Since the Persistent Query won't run until the early morning, we will start it manually now to see its effects. Select your query name in the Query Monitor and click the Start button.

After it completes, yesterday's data can now be viewed as historical data:

Validate and delete intraday

To simulate a real environment, delete the associated binary logs so they don't get re-ingested after the validation completes. In a real application, the merge would happen the next day after all binary logs were ingested.

At this point (after running the merge), yesterday's data is both intraday and historical. A typical workflow then validates that the data has been written to historical storage and deletes it from intraday, often through the use of a Data Validation Persistent Query that runs immediately after the Data Merge Persistent Query.

Create a Data Validation Persistent Query

To create a Data Validation Persistent Query, you'll need to be logged in to the Deephaven web interface as a data administrator.

The Query Monitor is used to create a Data Validation Persistent Query. Navigate to the Query Monitor tab and click the New button:

  • On the Settings tab, give the Persistent Query a reasonable name.
  • Choose the Data Validation type.
  • Select AutoMerge for the DB server. This tells the server to choose any available merge server (there is probably only one).
  • Choose Core+ for the Engine.
  • Assign it 1 GB of memory.

validate-1-config1.png

On the Scheduling tab, configure the query so that it automatically starts after the merge query completes.

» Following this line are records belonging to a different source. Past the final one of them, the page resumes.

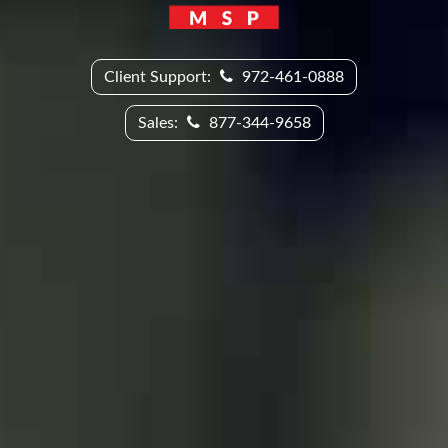
Client Support:
972-461-0888
Sales:
877-344-9658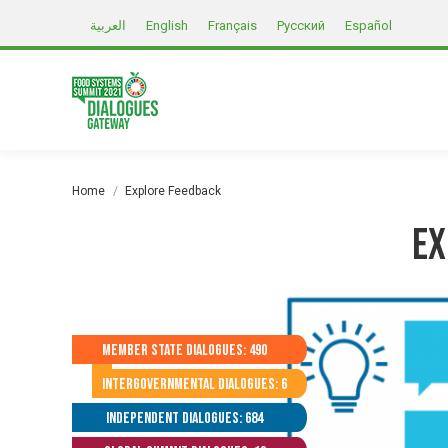
العربية
English
Français
Русский
Español
You are here:
Home
Explore Feedback
Ex
Member State Dialogues: 490
Intergovernmental Dialogues: 6
Independent Dialogues: 684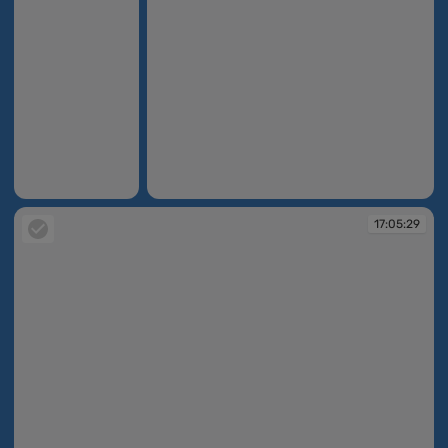
17:04:51
17:04:56
17:05:29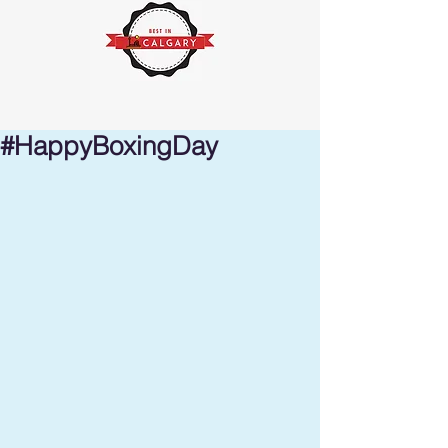
#HappyBoxingDay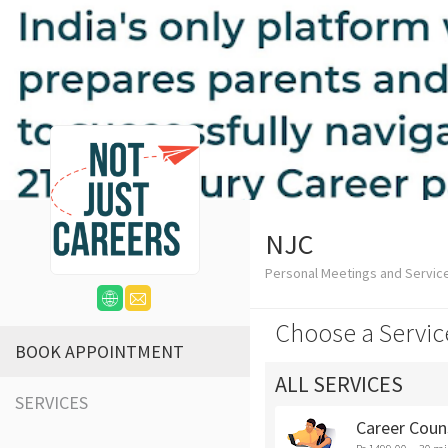
NJC
Personal Meetings and Servic
Choose a Servic
BOOK APPOINTMENT
ALL SERVICES
SERVICES
Career Coun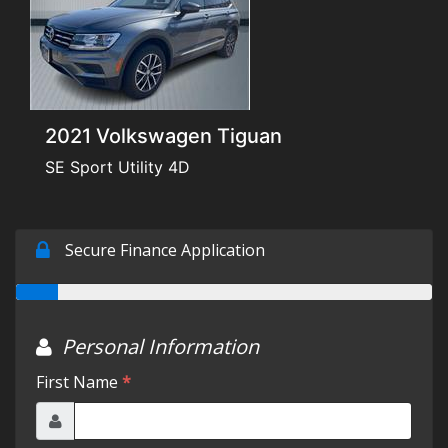
Testimonials
Schedule Test Drive
2021 Volkswagen Tiguan
Contact Us
SE Sport Utility 4D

  • Choose the Dependent Schedule Type.
  • Select the dependency as the merge query created earlier.
  • Set the Max Execution Time to 5 minutes.

validate-2-scheduling.png

Update the Validate Settings tab.

  • The Namespace and Table fields configure the table being validated, which should be set to ExampleNamespace and LoggingDate.
  • The Partition Value Formula specifies the partition to be merged, and uses the Core+ engine's format. Yesterday can be written as io.deephaven.time.calendar.Calendars.calendar().minusDays(today(), 1).
  • For the Validator Classes:
    • First click the Use Schema Validation button. This tells the validator to perform validation based on the <Validator> section in the schema we defined earlier:
      • <assertSize min="1" max="999999999" /> indicates that there should be at least one row in the historical table, and no more than 999999999 rows. Many different data validation options are available.
    • Add io.deephaven.enterprise.validators.generic.RowCountValidator to the validator classes with a comma after the DynamicValidator (the Validator Classes value should look exactly like this: com.illumon.iris.validation.dynamic.DynamicValidator,io.deephaven.enterprise.validators.generic.RowCountValidator with no space after the comma). This validator checks that the number of rows in the merged historical table match the rows in the intraday table.
  • Set Test Type to Full (Historical) so that the validation runs against the merged (historical) data.
  • Select the Delete intraday data checkbox. This causes a successful validation to delete the intraday data.

validate-3-panel.png

In normal operation, this validation query runs whenever the merge query completes successfully, but it can be started manually by selecting it in the Query Monitor and clicking the Start button. If you've already run the merge query, this validation query will start when you save it.

After it runs, the data will no longer be in yesterday's intraday table, but only in historical. Since data is cached, you'll need to restart your Code Studios (you'll see an exception in any Code Studio looking at the intraday data when it's deleted).